**Exercise aim:** For every record below, write out an exact copy.
[Data provided Boundary: Start]
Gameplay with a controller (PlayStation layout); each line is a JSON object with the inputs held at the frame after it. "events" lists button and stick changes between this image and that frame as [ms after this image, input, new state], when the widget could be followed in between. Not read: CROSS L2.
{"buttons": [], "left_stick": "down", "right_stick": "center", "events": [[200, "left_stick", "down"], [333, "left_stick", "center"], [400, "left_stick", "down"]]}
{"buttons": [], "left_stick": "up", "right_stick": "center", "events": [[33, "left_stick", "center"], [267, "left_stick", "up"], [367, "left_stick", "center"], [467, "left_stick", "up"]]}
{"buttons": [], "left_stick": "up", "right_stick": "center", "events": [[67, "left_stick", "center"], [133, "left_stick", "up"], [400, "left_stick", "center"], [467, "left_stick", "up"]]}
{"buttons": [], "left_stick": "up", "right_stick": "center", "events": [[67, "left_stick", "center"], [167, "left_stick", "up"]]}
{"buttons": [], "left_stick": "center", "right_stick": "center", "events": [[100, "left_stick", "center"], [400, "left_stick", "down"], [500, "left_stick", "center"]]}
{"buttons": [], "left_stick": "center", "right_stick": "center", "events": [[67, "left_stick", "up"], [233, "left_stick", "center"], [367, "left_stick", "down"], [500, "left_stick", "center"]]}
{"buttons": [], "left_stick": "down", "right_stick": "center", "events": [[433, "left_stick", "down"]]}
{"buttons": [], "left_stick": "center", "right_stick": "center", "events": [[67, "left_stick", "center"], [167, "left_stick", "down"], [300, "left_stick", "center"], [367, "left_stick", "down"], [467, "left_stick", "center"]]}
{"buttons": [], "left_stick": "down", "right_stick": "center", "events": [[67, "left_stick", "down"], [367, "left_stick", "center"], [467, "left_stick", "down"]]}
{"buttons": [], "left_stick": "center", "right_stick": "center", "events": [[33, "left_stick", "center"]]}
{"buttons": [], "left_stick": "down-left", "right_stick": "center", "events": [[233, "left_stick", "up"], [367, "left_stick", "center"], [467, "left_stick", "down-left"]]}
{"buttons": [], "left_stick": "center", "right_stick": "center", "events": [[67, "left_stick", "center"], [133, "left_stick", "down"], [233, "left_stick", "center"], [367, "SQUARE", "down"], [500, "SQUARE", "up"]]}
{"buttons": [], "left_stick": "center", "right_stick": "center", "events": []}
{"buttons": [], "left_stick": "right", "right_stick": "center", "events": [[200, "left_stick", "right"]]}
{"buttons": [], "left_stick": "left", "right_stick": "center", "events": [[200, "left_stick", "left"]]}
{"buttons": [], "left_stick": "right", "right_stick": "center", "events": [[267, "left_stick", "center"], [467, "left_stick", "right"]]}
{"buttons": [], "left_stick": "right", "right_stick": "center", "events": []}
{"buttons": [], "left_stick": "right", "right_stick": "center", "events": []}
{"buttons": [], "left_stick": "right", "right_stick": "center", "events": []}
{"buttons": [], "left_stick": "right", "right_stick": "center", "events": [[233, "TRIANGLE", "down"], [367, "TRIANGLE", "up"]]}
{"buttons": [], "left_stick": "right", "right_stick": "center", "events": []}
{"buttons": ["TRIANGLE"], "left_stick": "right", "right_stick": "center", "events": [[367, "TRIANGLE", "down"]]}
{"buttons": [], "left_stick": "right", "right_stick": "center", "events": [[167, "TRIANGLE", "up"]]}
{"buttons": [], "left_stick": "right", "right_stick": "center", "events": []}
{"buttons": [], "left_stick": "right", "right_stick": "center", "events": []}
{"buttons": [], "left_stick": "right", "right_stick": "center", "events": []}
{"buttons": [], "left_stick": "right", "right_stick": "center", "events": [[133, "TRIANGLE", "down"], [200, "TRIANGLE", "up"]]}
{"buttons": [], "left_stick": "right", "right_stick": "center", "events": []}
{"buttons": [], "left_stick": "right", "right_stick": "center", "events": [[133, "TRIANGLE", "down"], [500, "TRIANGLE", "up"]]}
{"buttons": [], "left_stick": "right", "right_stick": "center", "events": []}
[Data provided Boundary: End]
**Response area:**
Gameplay with a controller (PlayStation layout); each line is a JSON object with the inputs held at the frame after it. "events" lists button and stick changes between this image and that frame as [ms after this image, input, new state], when the widget could be followed in between. Not read: CROSS L2.
{"buttons": [], "left_stick": "down", "right_stick": "center", "events": [[200, "left_stick", "down"], [333, "left_stick", "center"], [400, "left_stick", "down"]]}
{"buttons": [], "left_stick": "up", "right_stick": "center", "events": [[33, "left_stick", "center"], [267, "left_stick", "up"], [367, "left_stick", "center"], [467, "left_stick", "up"]]}
{"buttons": [], "left_stick": "up", "right_stick": "center", "events": [[67, "left_stick", "center"], [133, "left_stick", "up"], [400, "left_stick", "center"], [467, "left_stick", "up"]]}
{"buttons": [], "left_stick": "up", "right_stick": "center", "events": [[67, "left_stick", "center"], [167, "left_stick", "up"]]}
{"buttons": [], "left_stick": "center", "right_stick": "center", "events": [[100, "left_stick", "center"], [400, "left_stick", "down"], [500, "left_stick", "center"]]}
{"buttons": [], "left_stick": "center", "right_stick": "center", "events": [[67, "left_stick", "up"], [233, "left_stick", "center"], [367, "left_stick", "down"], [500, "left_stick", "center"]]}
{"buttons": [], "left_stick": "down", "right_stick": "center", "events": [[433, "left_stick", "down"]]}
{"buttons": [], "left_stick": "center", "right_stick": "center", "events": [[67, "left_stick", "center"], [167, "left_stick", "down"], [300, "left_stick", "center"], [367, "left_stick", "down"], [467, "left_stick", "center"]]}
{"buttons": [], "left_stick": "down", "right_stick": "center", "events": [[67, "left_stick", "down"], [367, "left_stick", "center"], [467, "left_stick", "down"]]}
{"buttons": [], "left_stick": "center", "right_stick": "center", "events": [[33, "left_stick", "center"]]}
{"buttons": [], "left_stick": "down-left", "right_stick": "center", "events": [[233, "left_stick", "up"], [367, "left_stick", "center"], [467, "left_stick", "down-left"]]}
{"buttons": [], "left_stick": "center", "right_stick": "center", "events": [[67, "left_stick", "center"], [133, "left_stick", "down"], [233, "left_stick", "center"], [367, "SQUARE", "down"], [500, "SQUARE", "up"]]}
{"buttons": [], "left_stick": "center", "right_stick": "center", "events": []}
{"buttons": [], "left_stick": "right", "right_stick": "center", "events": [[200, "left_stick", "right"]]}
{"buttons": [], "left_stick": "left", "right_stick": "center", "events": [[200, "left_stick", "left"]]}
{"buttons": [], "left_stick": "right", "right_stick": "center", "events": [[267, "left_stick", "center"], [467, "left_stick", "right"]]}
{"buttons": [], "left_stick": "right", "right_stick": "center", "events": []}
{"buttons": [], "left_stick": "right", "right_stick": "center", "events": []}
{"buttons": [], "left_stick": "right", "right_stick": "center", "events": []}
{"buttons": [], "left_stick": "right", "right_stick": "center", "events": [[233, "TRIANGLE", "down"], [367, "TRIANGLE", "up"]]}
{"buttons": [], "left_stick": "right", "right_stick": "center", "events": []}
{"buttons": ["TRIANGLE"], "left_stick": "right", "right_stick": "center", "events": [[367, "TRIANGLE", "down"]]}
{"buttons": [], "left_stick": "right", "right_stick": "center", "events": [[167, "TRIANGLE", "up"]]}
{"buttons": [], "left_stick": "right", "right_stick": "center", "events": []}
{"buttons": [], "left_stick": "right", "right_stick": "center", "events": []}
{"buttons": [], "left_stick": "right", "right_stick": "center", "events": []}
{"buttons": [], "left_stick": "right", "right_stick": "center", "events": [[133, "TRIANGLE", "down"], [200, "TRIANGLE", "up"]]}
{"buttons": [], "left_stick": "right", "right_stick": "center", "events": []}
{"buttons": [], "left_stick": "right", "right_stick": "center", "events": [[133, "TRIANGLE", "down"], [500, "TRIANGLE", "up"]]}
{"buttons": [], "left_stick": "right", "right_stick": "center", "events": []}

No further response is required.